Thank you for this important initiative. As a non techie and member of the german hostsharing coop, I asked for comments on the project. So far as i know, our tech team is heavily using Ansible in daily work to manage our hosting infrastructure.
I got one (german) feedback from one coop member, that he thinks, that your concept makes sense, but he made the experience, that docker compose needs often root rights in the containers, which can be critical concerning security issues.
KawaiiPunk, could you please explain, how you deal with potentials security issues in the project?
With help of deepl, I also translated the comment of my coop colleague. Please consider this, if the text is may be a little strange…
As far as I can see, Autonomic is right. If you have to manually maintain all role configurations with Ansible manually, it’s quite a bit of extra work compared to upstream deployed docker-compose configurations.
I’m not entirely happy after using docker-compose on a large project with many containers in the development thread, but this mainly concerns maintenance issues when you update containers very often with new code states.

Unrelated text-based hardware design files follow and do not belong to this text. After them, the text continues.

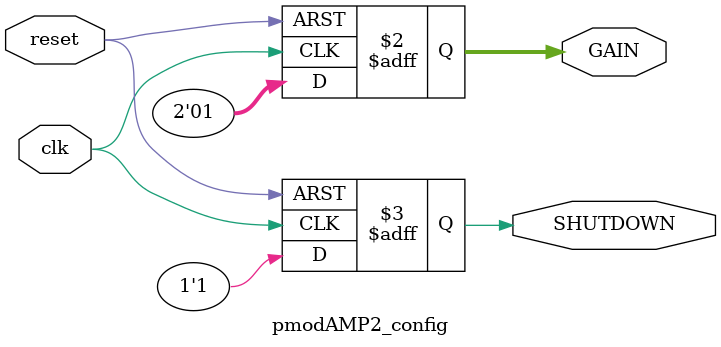
<source format=sv>
module pmodAMP2_config (
    input logic clk,         // Zegar systemowy
    input logic reset,       // Reset systemu
    output logic [1:0] GAIN, // 2-bitowe wyjście dla ustawienia wzmocnienia
    output logic SHUTDOWN    // Wyjście kontrolujące tryb shutdown
);

always_ff @(posedge clk or posedge reset) begin
    if (reset) begin
        GAIN <= 2'b00;       // Resetowanie wartości GAIN
        SHUTDOWN <= 1'b0;    // Resetowanie wartości SHUTDOWN
    end else begin
        GAIN <= 2'b01;       // Ustawienie wzmocnienia na 1
        SHUTDOWN <= 1'b1;    // Ustawienie SHUTDOWN na 1 (aktywny)
    end
end

endmodule
</source>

The filesystem can get full with outdated images, which is not cleaned automatically. However, this is also stated in the documentation that docker compose is not optimized for this particular scenario.
From a security point of view, docker/docker-compose is a bit problematic, since it works a lot with root rights in the containers.
OpenShift, for example, uses individual one-time users in the root group and more stringent security policies, but is also more difficult to configure, has discontinued docker support, and is just not very free.
So if docker-compose is delivered upstream, it would have to be evaluated whether the security is sufficient.